__Task item__:
Report each line of the listing that carries the word "scroll".

__Task input__:
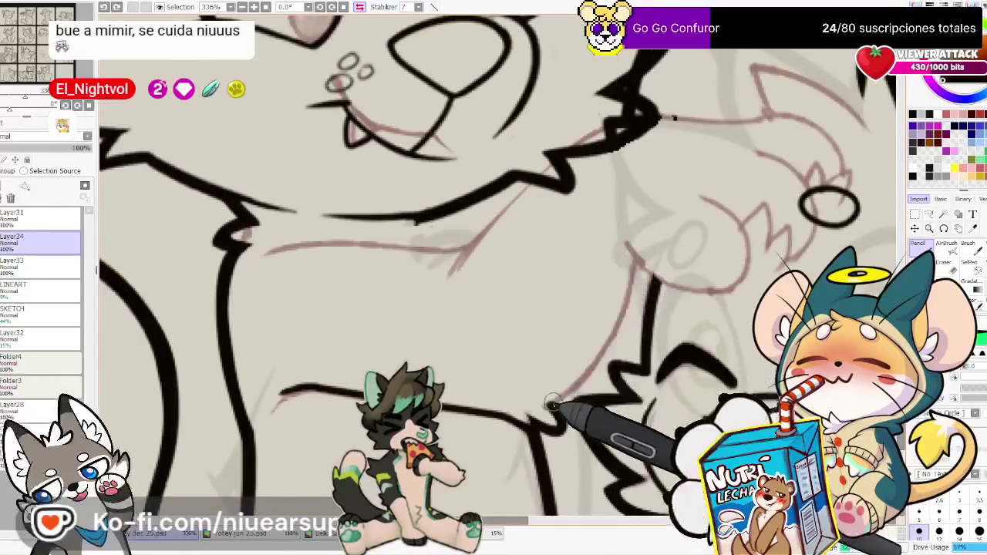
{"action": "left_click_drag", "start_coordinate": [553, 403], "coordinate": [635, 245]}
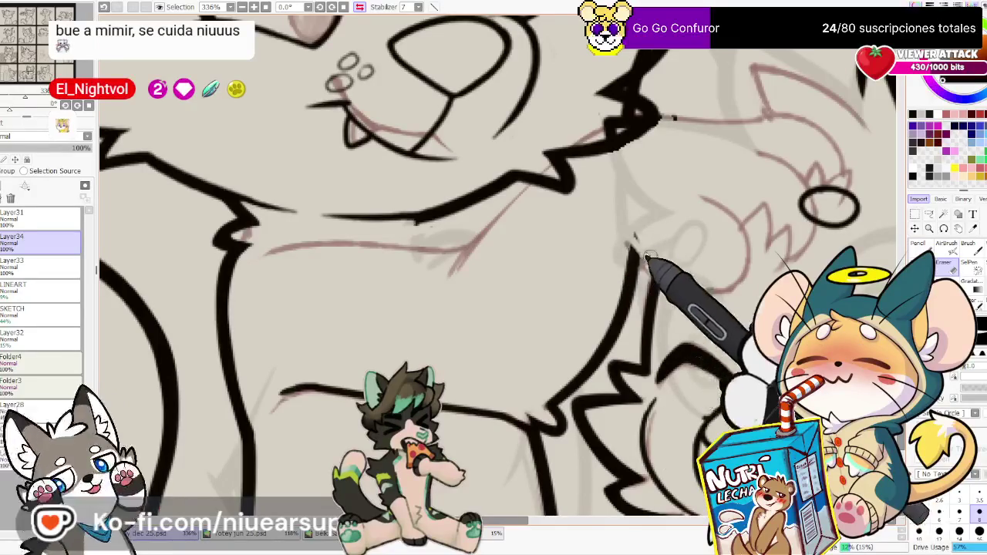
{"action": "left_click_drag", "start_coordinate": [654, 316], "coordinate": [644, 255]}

* * *

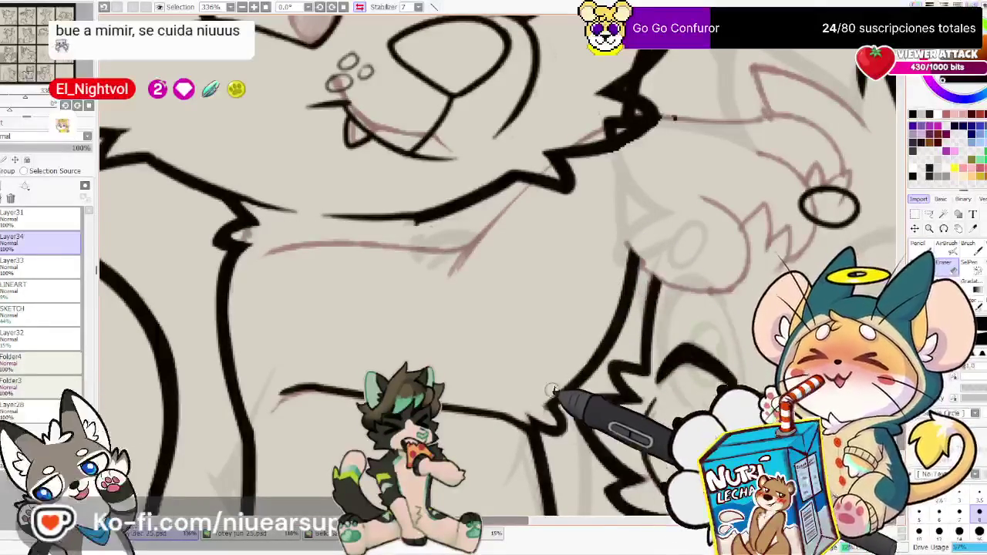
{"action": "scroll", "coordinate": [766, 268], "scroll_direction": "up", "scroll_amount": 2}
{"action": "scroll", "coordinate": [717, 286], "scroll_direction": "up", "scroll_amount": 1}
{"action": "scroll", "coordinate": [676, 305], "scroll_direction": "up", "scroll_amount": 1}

__Output of the task__:
{"action": "scroll", "coordinate": [766, 268], "scroll_direction": "up", "scroll_amount": 2}
{"action": "scroll", "coordinate": [717, 286], "scroll_direction": "up", "scroll_amount": 1}
{"action": "scroll", "coordinate": [676, 305], "scroll_direction": "up", "scroll_amount": 1}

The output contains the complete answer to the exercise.